Wednesday, August 10, 2005

Beyond belief

It comes to something when what appears to be a cause for celebration is, in fact, the tip of an iceberg of criminal enterprise of monumental proportions. That, however, is just the case with June's trade figures.

The good news is that exports to non-EU countries were up by 15 percent compared with May, producing an apparent £1bn improvement in the trade deficit. The bad news is that the "improvement" is almost certainly entirely due to VAT fraud, with criminal gangs re-exporting the same goods over and over again (on paper) in order to claim back the VAT, whence they disappear.

According to Bloomberg, the fraud is concentrated on high-value goods like mobile phones and computer parts and, in the words of a government spokesman, amounts to "a systematic criminal attack on the VAT system."

It seems that the scale of the problem only became apparent 10 days ago and the announcement has reignited criticism of the accuracy of government figures. Two years ago, a similar fraud prompted the statistics office to undertake its biggest-ever set of revisions to trade data.

Three countries seem to be mainly involved, Dubai, where exports increased by 529 million pounds in June, more than double the growth of 207 million pounds recorded in May, Nigeria with a 51 percent increase and Russia with 36 percent.
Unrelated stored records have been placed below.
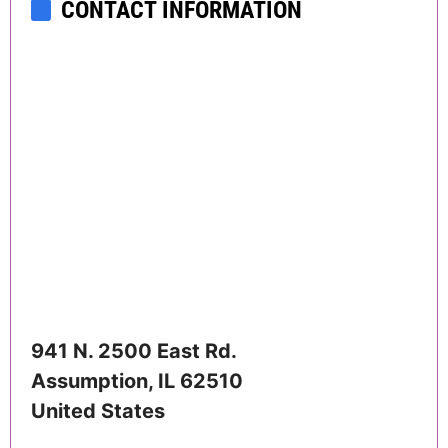
CONTACT INFORMATION
941 N. 2500 East Rd.
Assumption
,
IL
62510
United States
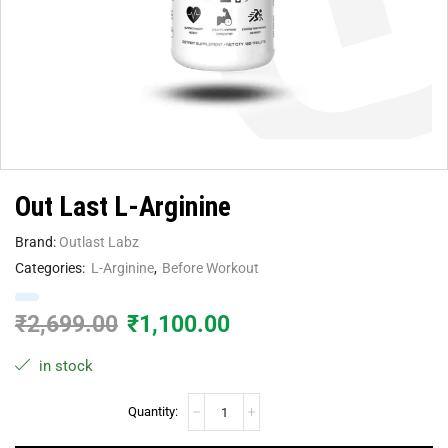
Out Last L-Arginine
Brand:
Outlast Labz
Categories:
L-Arginine
,
Before Workout
₹
2,699.00
₹
1,100.00
in stock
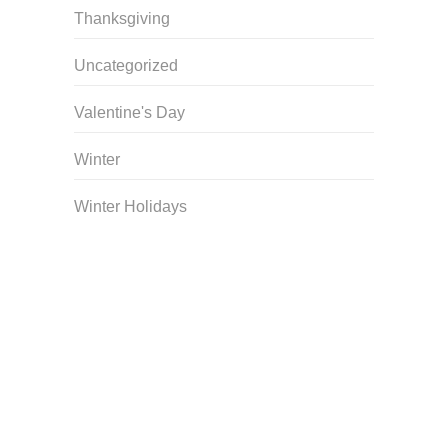
Thanksgiving
Uncategorized
Valentine's Day
Winter
Winter Holidays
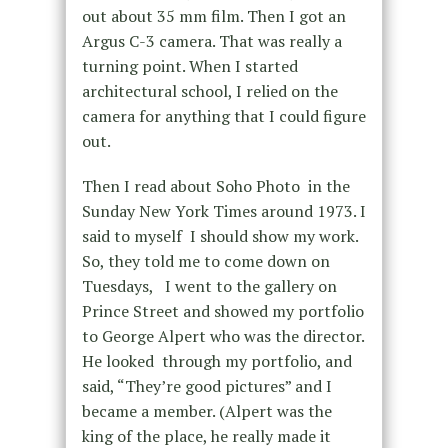
out about 35 mm film. Then I got an
Argus C-3 camera. That was really a
turning point. When I started
architectural school, I relied on the
camera for anything that I could figure
out.
Then I read about Soho Photo in the
Sunday New York Times around 1973. I
said to myself I should show my work.
So, they told me to come down on
Tuesdays, I went to the gallery on
Prince Street and showed my portfolio
to George Alpert who was the director.
He looked through my portfolio, and
said, “They’re good pictures” and I
became a member. (Alpert was the
king of the place, he really made it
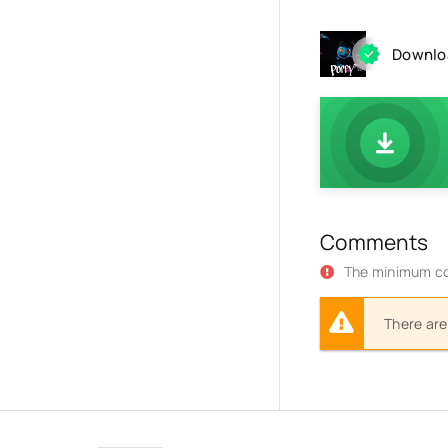
Downloa
Comments
The minimum co
There are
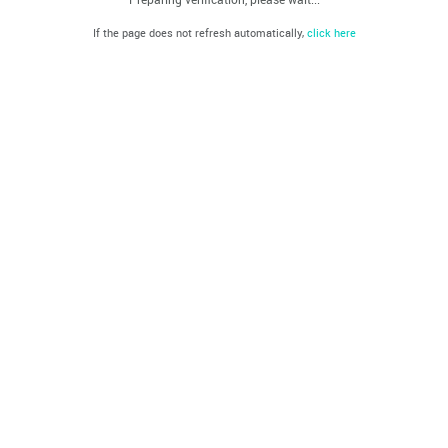
If the page does not refresh automatically,
click here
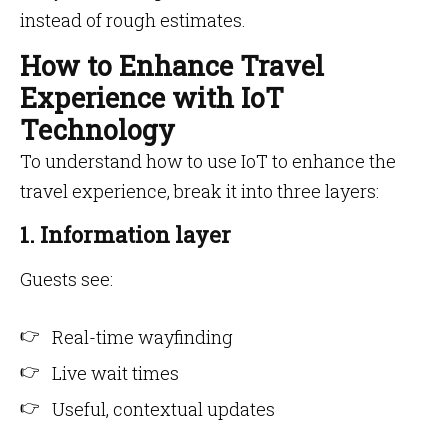
instead of rough estimates.
How to Enhance Travel
Experience with IoT
Technology
To understand how to use IoT to enhance the
travel experience, break it into three layers:
1. Information layer
Guests see:
Real-time wayfinding
Live wait times
Useful, contextual updates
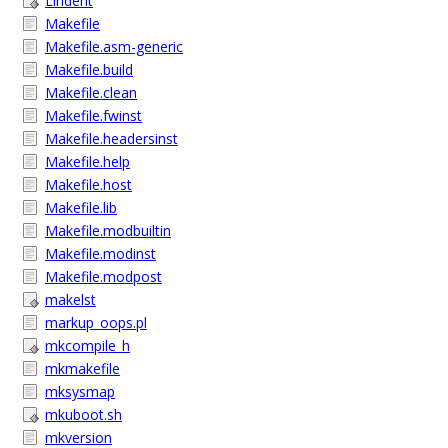
Lindent
Makefile
Makefile.asm-generic
Makefile.build
Makefile.clean
Makefile.fwinst
Makefile.headersinst
Makefile.help
Makefile.host
Makefile.lib
Makefile.modbuiltin
Makefile.modinst
Makefile.modpost
makelst
markup_oops.pl
mkcompile_h
mkmakefile
mksysmap
mkuboot.sh
mkversion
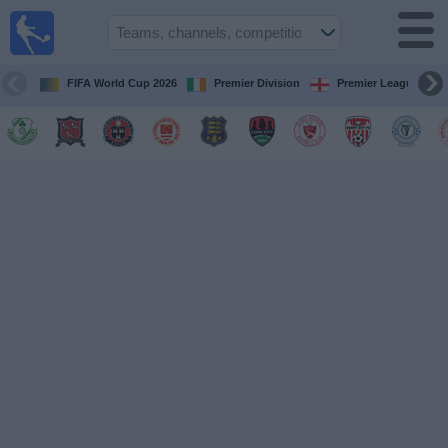
Live
Football
TV
FIFA World Cup 2026
Premier Division
Premier League
Football TV
Guide
Football
on
TV
Teams
Competitions
TV
Channels
News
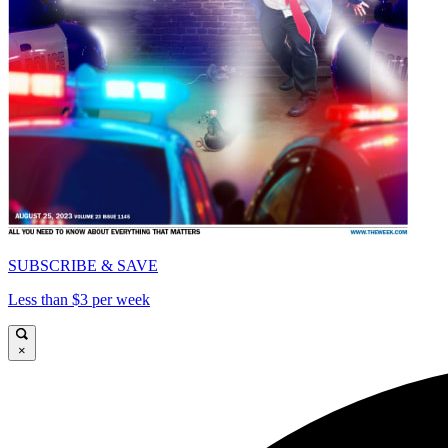
SUBSCRIBE & SAVE
Less than $3 per week
×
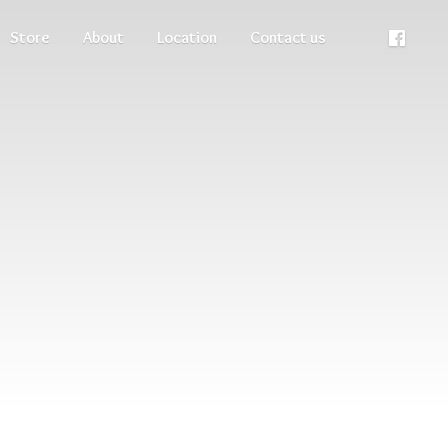
Store
About
Location
Contact us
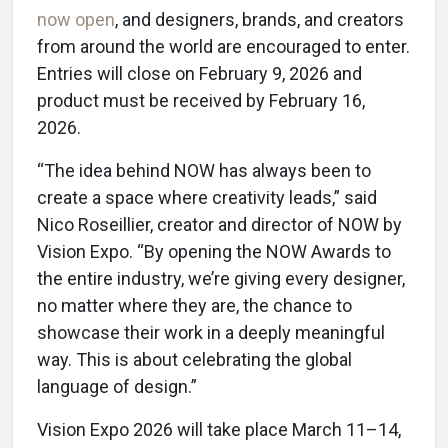
now open
, and designers, brands, and creators
from around the world are encouraged to enter.
Entries will close on February 9, 2026 and
product must be received by February 16,
2026.
“The idea behind NOW has always been to
create a space where creativity leads,” said
Nico Roseillier, creator and director of NOW by
Vision Expo. “By opening the NOW Awards to
the entire industry, we’re giving every designer,
no matter where they are, the chance to
showcase their work in a deeply meaningful
way. This is about celebrating the global
language of design.”
Vision Expo 2026 will take place March 11–14,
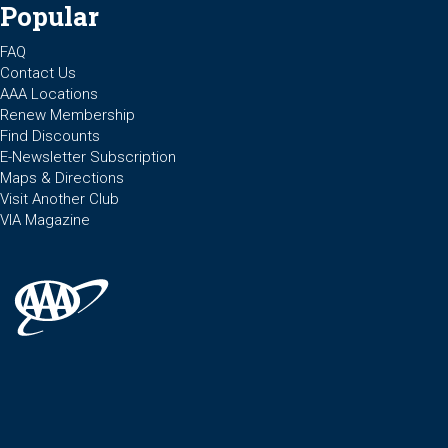
Popular
FAQ
Contact Us
AAA Locations
Renew Membership
Find Discounts
E-Newsletter Subscription
Maps & Directions
Visit Another Club
VIA Magazine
Thus, despite the trade deficit with EU member states widening to £2.8 billion pounds, overall exports of goods gained 7.5 percent in June to £18.2 billion pounds, from £16.9 in May - the highest since records began in 1697.

This the first time fraud on this scale has been detected, and, since 1990, VAT fraud is estimated to have cost the Exchequer at least £20bn - another cost attributable to our membership of the EU. Interestingly, though, we are not alone.

Recently, according to the newspaper Sueddeutsche Zeitung, a wave of VAT fraud had been hitting Germany, with suspicions that the proceeds are being used to finance terrorism. And, compared with the UK, costs were even higher, the annual loss estimated at €20 billion (£14 billion).

So vulnerable is this highly complex, bureaucratic tax, with multiple payments and refunds, that it is a fraudster's dream, and no sooner is one loophole plugged than criminal gangs find another scam. Were we free agents, the tax would have been long abolished, and replaced with the simpler and less fraud-prone sales tax.

But, of course, this is an EU tax, so member states continue to haemorrhage funds, while criminals – terrorists amongst them – get rich. But, why we tolerate this is beyond belief.